林社長や同社関係者は、ほかにもアスベスト含有の成形板などについては「掲示義務はない」など、現行の規制を無視した発言を連発。10日の説明会でも心配する住民に早く工事再開させるよう迫ったうえ、台風などでまた養生が破れたら「責任をとれるのか」と恫喝めいた発言をしたと参加者から聞いている。発言が事実であればだが、天候の影響を受けやすくなったのは同社の違法工事が原因であり、住民を責めるのはお門違いも甚だしい。

同社の示した再発防止は、施工管理を徹底するなどごく当たり前の内容である。要するにただ「頑張る」だけにすぎない。規制や前回違法工事の問題点すら十分理解できていないのに施工管理などできるわけがない。そもそも違法工事により作業停止の行政処分後もこんなトンデモ発言を繰り返す業者を誰が信用などできようか。第三者機関による徹底した監視や測定、完了検査なしに工事再開などあり得ない。
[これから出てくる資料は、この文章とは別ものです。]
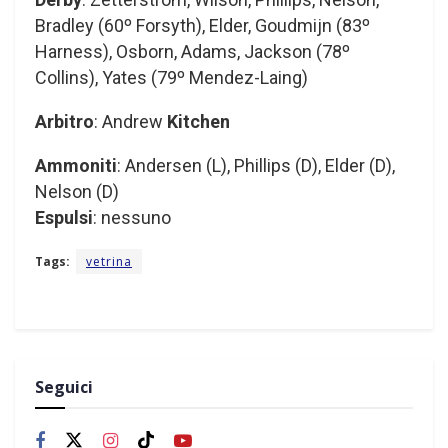
Bradley (60º Forsyth), Elder, Goudmijn (83º
Harness), Osborn, Adams, Jackson (78º
Collins), Yates (79º Mendez-Laing)
Arbitro
: Andrew
Kitchen
Ammoniti
: Andersen (L), Phillips (D), Elder (D),
Nelson (D)
Espulsi
: nessuno
Tags:
vetrina
Seguici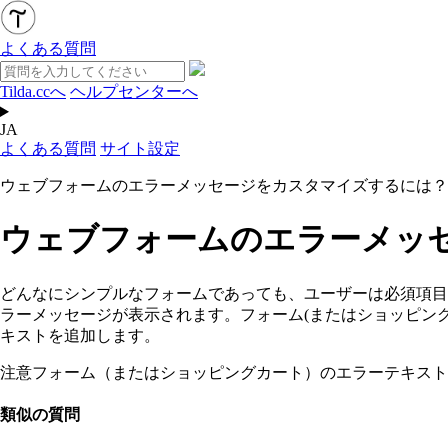
よくある質問
Tilda.ccへ
ヘルプセンターへ
JA
よくある質問
サイト設定
ウェブフォームのエラーメッセージをカスタマイズするには？
ウェブフォームのエラーメッ
どんなにシンプルなフォームであっても、ユーザーは必須項目
ラーメッセージが表示されます。フォーム(またはショッピング
キストを追加します。
注意フォーム（またはショッピングカート）のエラーテキスト
類似の質問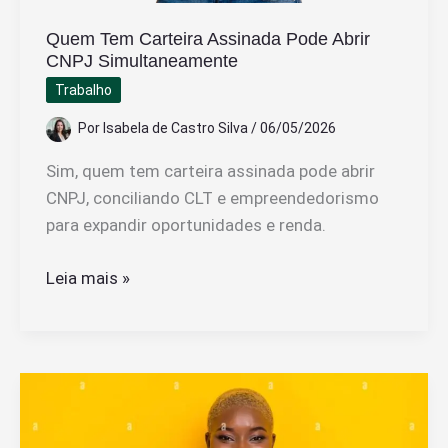
Quem Tem Carteira Assinada Pode Abrir
CNPJ Simultaneamente
Trabalho
Por
Isabela de Castro Silva
/
06/05/2026
Sim, quem tem carteira assinada pode abrir
CNPJ, conciliando CLT e empreendedorismo
para expandir oportunidades e renda.
Quem
Leia mais »
Tem
Carteira
Assinada
Pode
Abrir
CNPJ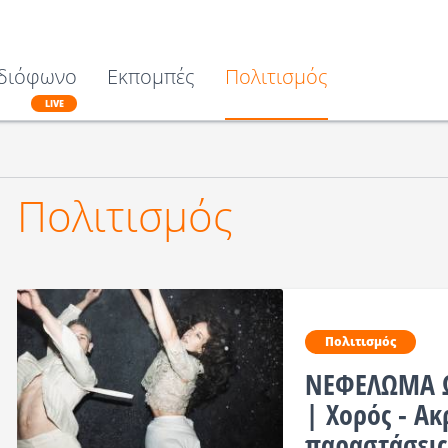
διόφωνο
Εκπομπές
Πολιτισμός
LIVE
Πολιτισμός
Πολιτισμός
ΝΕΦΕΛΩΜΑ Ω
| Χορός - Ακ
παραστάσεις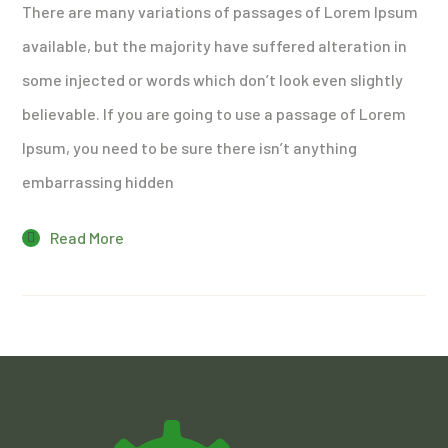
There are many variations of passages of Lorem Ipsum
available, but the majority have suffered alteration in
some injected or words which don’t look even slightly
believable. If you are going to use a passage of Lorem
Ipsum, you need to be sure there isn’t anything
embarrassing hidden
Read More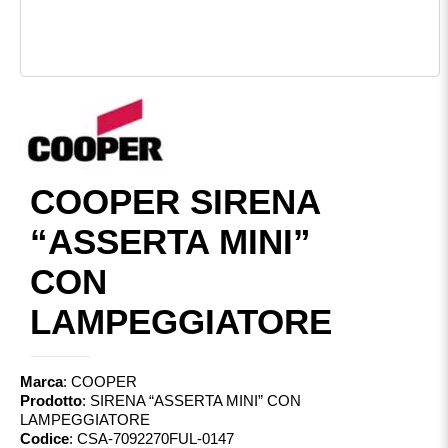
COOPER SIRENA
“ASSERTA MINI”
CON
LAMPEGGIATORE
Marca
:
COOPER
Prodotto
:
SIRENA “ASSERTA MINI” CON
LAMPEGGIATORE
Codice
:
CSA-7092270FUL-0147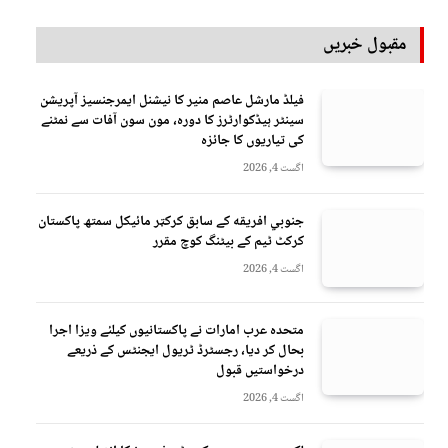
مقبول خبریں
فیلڈ مارشل عاصم منیر کا نیشنل ایمرجنسیز آپریشن
سینٹر ہیڈکوارٹرز کا دورہ، مون سون آفات سے نمٹنے
کی تیاریوں کا جائزہ
اگست 4, 2026
جنوبي افريقه کے سابق کرکټر مائیکل سمتھ پاکستان
کرکٹ ٹیم کے بیٹنگ کوچ مقرر
اگست 4, 2026
متحدہ عرب امارات نے پاکستانیوں کیلئے ویزا اجرا
بحال کر دیا، رجسٹرڈ ٹریول ایجنٹس کے ذریعے
درخواستیں قبول
اگست 4, 2026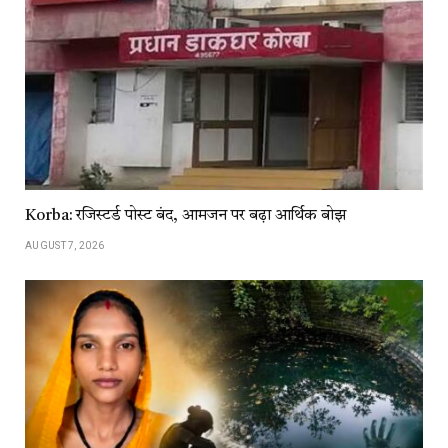
Korba: रजिस्टर्ड पोस्ट बंद, आमजन पर बढ़ा आर्थिक बोझ
AUGUST 7, 2026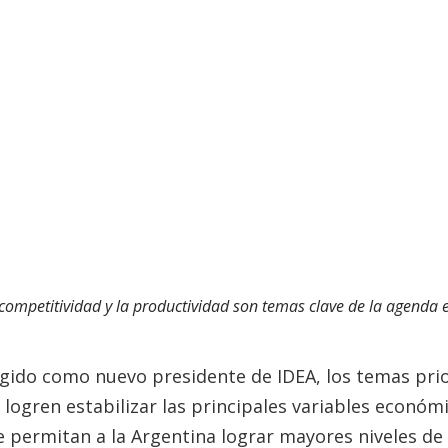
competitividad y la productividad son temas clave de la agenda
gido como nuevo presidente de IDEA, los temas prio
logren estabilizar las principales variables económ
le permitan a la Argentina lograr mayores niveles de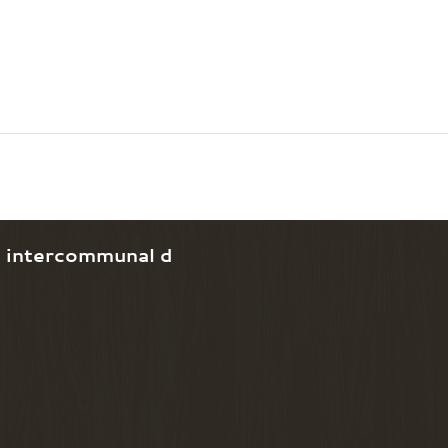
e intercommunal d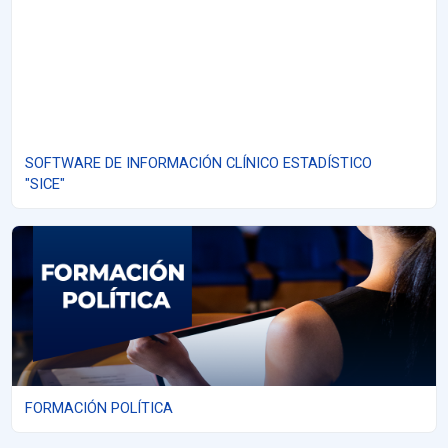
SOFTWARE DE INFORMACIÓN CLÍNICO ESTADÍSTICO
"SICE"
FORMACIÓN POLÍTICA
FORMACIÓN POLÍTICA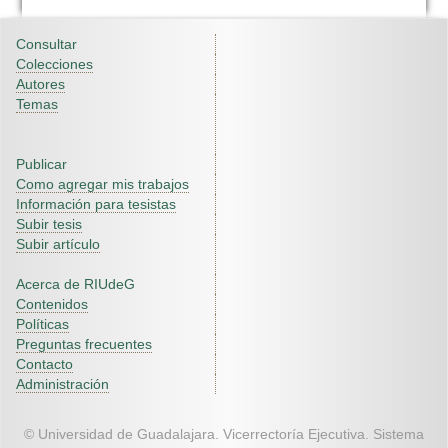
Consultar
Colecciones
Autores
Temas
Publicar
Como agregar mis trabajos
Información para tesistas
Subir tesis
Subir artículo
Acerca de RIUdeG
Contenidos
Políticas
Preguntas frecuentes
Contacto
Administración
© Universidad de Guadalajara. Vicerrectoría Ejecutiva. Sistema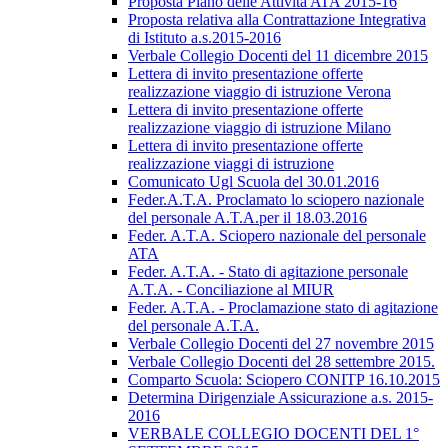
Proposta Piano delle Attività ATA 2015-16
Proposta relativa alla Contrattazione Integrativa
di Istituto a.s.2015-2016
Verbale Collegio Docenti del 11 dicembre 2015
Lettera di invito presentazione offerte
realizzazione viaggio di istruzione Verona
Lettera di invito presentazione offerte
realizzazione viaggio di istruzione Milano
Lettera di invito presentazione offerte
realizzazione viaggi di istruzione
Comunicato Ugl Scuola del 30.01.2016
Feder.A.T.A. Proclamato lo sciopero nazionale
del personale A.T.A.per il 18.03.2016
Feder. A.T.A. Sciopero nazionale del personale
ATA
Feder. A.T.A. - Stato di agitazione personale
A.T.A. - Conciliazione al MIUR
Feder. A.T.A. - Proclamazione stato di agitazione
del personale A.T.A.
Verbale Collegio Docenti del 27 novembre 2015
Verbale Collegio Docenti del 28 settembre 2015.
Comparto Scuola: Sciopero CONITP 16.10.2015
Determina Dirigenziale Assicurazione a.s. 2015-
2016
VERBALE COLLEGIO DOCENTI DEL 1°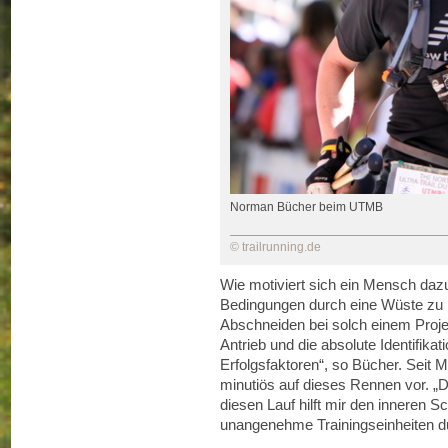
Norman Bücher beim UTMB
© trailrunning.de
Wie motiviert sich ein Mensch daz
Bedingungen durch eine Wüste zu l
Abschneiden bei solch einem Projekt
Antrieb und die absolute Identifikat
Erfolgsfaktoren“, so Bücher. Seit M
minutiös auf dieses Rennen vor. „
diesen Lauf hilft mir den inneren
unangenehme Trainingseinheiten du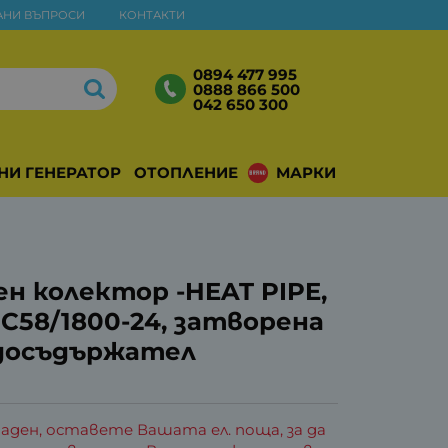
АНИ ВЪПРОСИ
КОНТАКТИ
0894 477 995
0888 866 500
042 650 300
НИ ГЕНЕРАТОРИ
ОТОПЛЕНИЕ
МАРКИ
н колектор -HEAT PIPE,
SC58/1800-24, затворена
одосъдържател
аден, оставете Вашата ел. поща, за да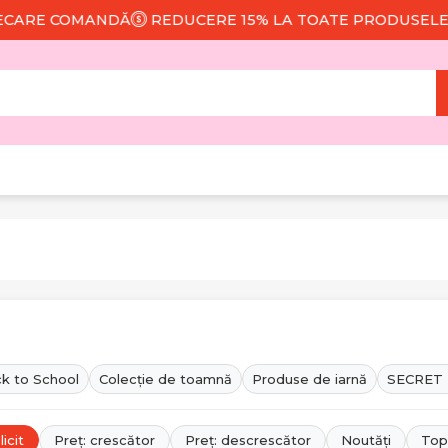
Ă
REDUCERE 15% LA TOATE PRODUSELE
LIVRARE GRAT
k to School
Colecție de toamnă
Produse de iarnă
SECRET
icit
Preț: crescător
Preț: descrescător
Noutăți
Top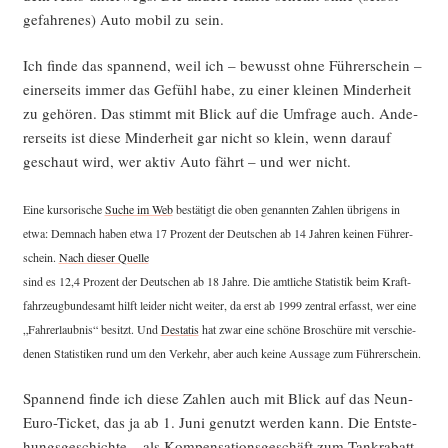
gefah­re­nes) Auto mobil zu sein.
Ich fin­de das span­nend, weil ich – bewusst ohne Füh­rer­schein –
einer­seits immer das Gefühl habe, zu einer klei­nen Min­der­heit
zu gehö­ren. Das stimmt mit Blick auf die Umfra­ge auch. Ande­
rer­seits ist die­se Min­der­heit gar nicht so klein, wenn dar­auf
geschaut wird, wer aktiv Auto fährt – und wer nicht.
Eine kur­so­ri­sche
Suche im Web
bestä­tigt die oben genann­ten Zah­len übri­gens in
etwa: Dem­nach haben etwa 17 Pro­zent der Deut­schen ab 14 Jah­ren kei­nen Füh­rer­
schein.
Nach die­ser Quel­le
sind es 12,4 Pro­zent der Deut­schen ab 18 Jah­re. Die amt­li­che Sta­tis­tik beim Kraft­
fahr­zeug­bun­des­amt hilft lei­der nicht wei­ter, da erst ab 1999 zen­tral erfasst, wer eine
„Fahr­erlaub­nis“ besitzt. Und
Desta­tis
hat zwar eine schö­ne Bro­schü­re mit ver­schie­
de­nen Sta­tis­ti­ken rund um den Ver­kehr, aber auch kei­ne Aus­sa­ge zum Führerschein.
Span­nend fin­de ich die­se Zah­len auch mit Blick auf das Neun-
Euro-Ticket, das ja ab 1. Juni genutzt wer­den kann. Die Ent­ste­
hungs­ge­schich­te – als Kom­pen­sa­ti­ons­ge­schäft zum Tan­kra­batt –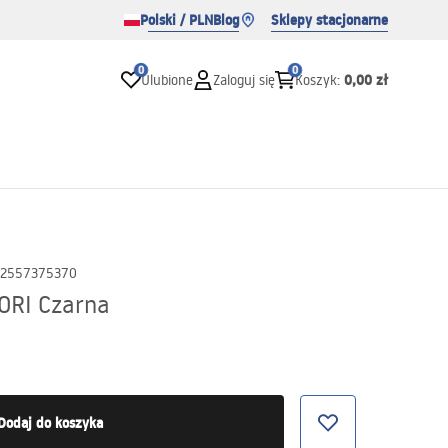
Polski / PLN
Blog
Sklepy stacjonarne
0
0
0,00 zł
Ulubione
Zaloguj się
Koszyk
:
2557375370
ORI Czarna
Dodaj do koszyka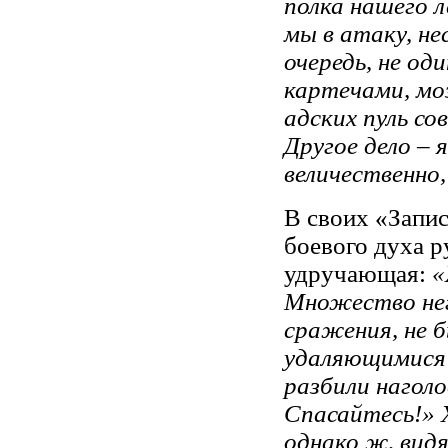
полка нашего л
мы в атаку, не
очередь, не од
картечами, мо
адских пуль со
Другое дело – 
величественно,
В своих «Запи
боевого духа р
удручающая:
«
Множество нег
сражения, не 
удаляющимися 
разбили наголо
Спасайтесь!» Х
однако ж, видя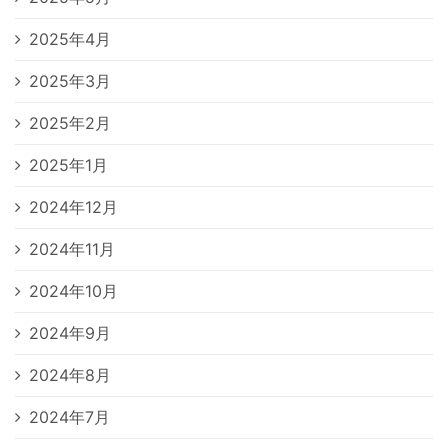
2025年4月
2025年3月
2025年2月
2025年1月
2024年12月
2024年11月
2024年10月
2024年9月
2024年8月
2024年7月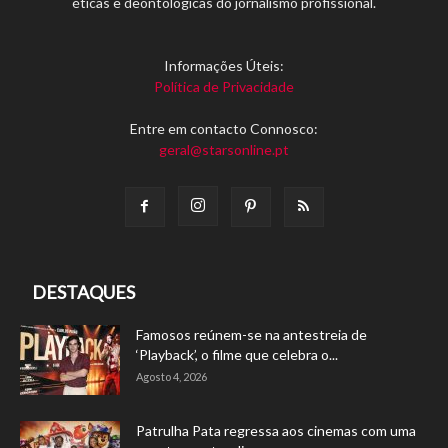
éticas e deontológicas do jornalismo profissional.
Informações Úteis:
Política de Privacidade
Entre em contacto Connosco:
geral@starsonline.pt
DESTAQUES
Famosos reúnem-se na antestreia de
‘Playback’, o filme que celebra o...
Agosto 4, 2026
Patrulha Pata regressa aos cinemas com uma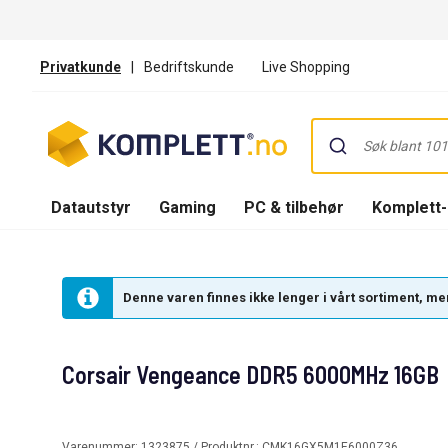
Privatkunde
|
Bedriftskunde
Live Shopping
Datautstyr
Gaming
PC & tilbehør
Komplett
Denne varen finnes ikke lenger i vårt sortiment, men
Corsair Vengeance DDR5 6000MHz 16GB
Varenummer:
1323875
/ Produktnr.:
CMK16GX5M1E6000Z36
さらにいえば、違法工事の発覚段階で、現場周辺でアスベストによる土壌などの汚染状況も調査していないことも問題であり、これもきちんと系統立てて実施する必要があろう。

市建築課は6日の説明会に出席していながら、業者側のトンデモ発言を制止や訂正しなかった。今回の違法工事では業者の責任が大きいとはいえ、こうした対応では発注者としての責務を果たしているとはいえまい。契約解除も可能なはずだが、そうしないのなら市側にも徹底した再発防止のための取り組みが求められる。

同社は以前の記者会見では平謝りだったそうだが、マスコミに文句があるなら改めて会見を開いてはいかがだろうか。6日の説明会では住民が主役のため極力発言は控えたのだが、その際には徹底的に質疑させていただこうと思う。

残念なことだが、こうしたずさんな工事は日本全国めずらしくない。そして、事業者側のアスベストに対する認識も、とんでもないことだがこの程度であることが少なくない。林社長も話していたように「石綿は素人」の建設業従事者がじつはいたるところでアスベスト建材を認識もないまま、あるいは飛散しないと思い込んで、いい加減に撤去・解体してアスベストを飛散させ、そして自らも曝露している。

こうした工事はアスベストを周辺にまき散らす“無差別テロ”といってよい行為であると同時に、作業者自身もそれを吸ってしまう“自爆テロ”でもある。そんな“自爆テロ”が全国いたるところで相次いでいる。

世界第2位の「アスベスト消費大国」である日本で、それももっとも被害者の多い建設業においてアスベストの危険性が十分認知されていない状況はきわめて深刻である。ただでさえ規制が緩く、抜本強化が必要とかねてから指摘されているが、厚労・環境両省における現状の改正方針では残念ながら現場の状況はほとんど変わるまい。

このままでは今後も今回の豊橋市における違法工事のような発注仕様の手順すら理解できない残念な業者による“自爆テロ”が繰り返される。あげくに住民に「飛散しない」「安全」などとのトンデモ発言を浴びせ、労働者だけでなく環境曝露の被害も増え続けることになろう。厚労・環境両省はいまからでも規制の抜本強化と徹底した監視・執行の実現に向け、検討をやり直すべきである。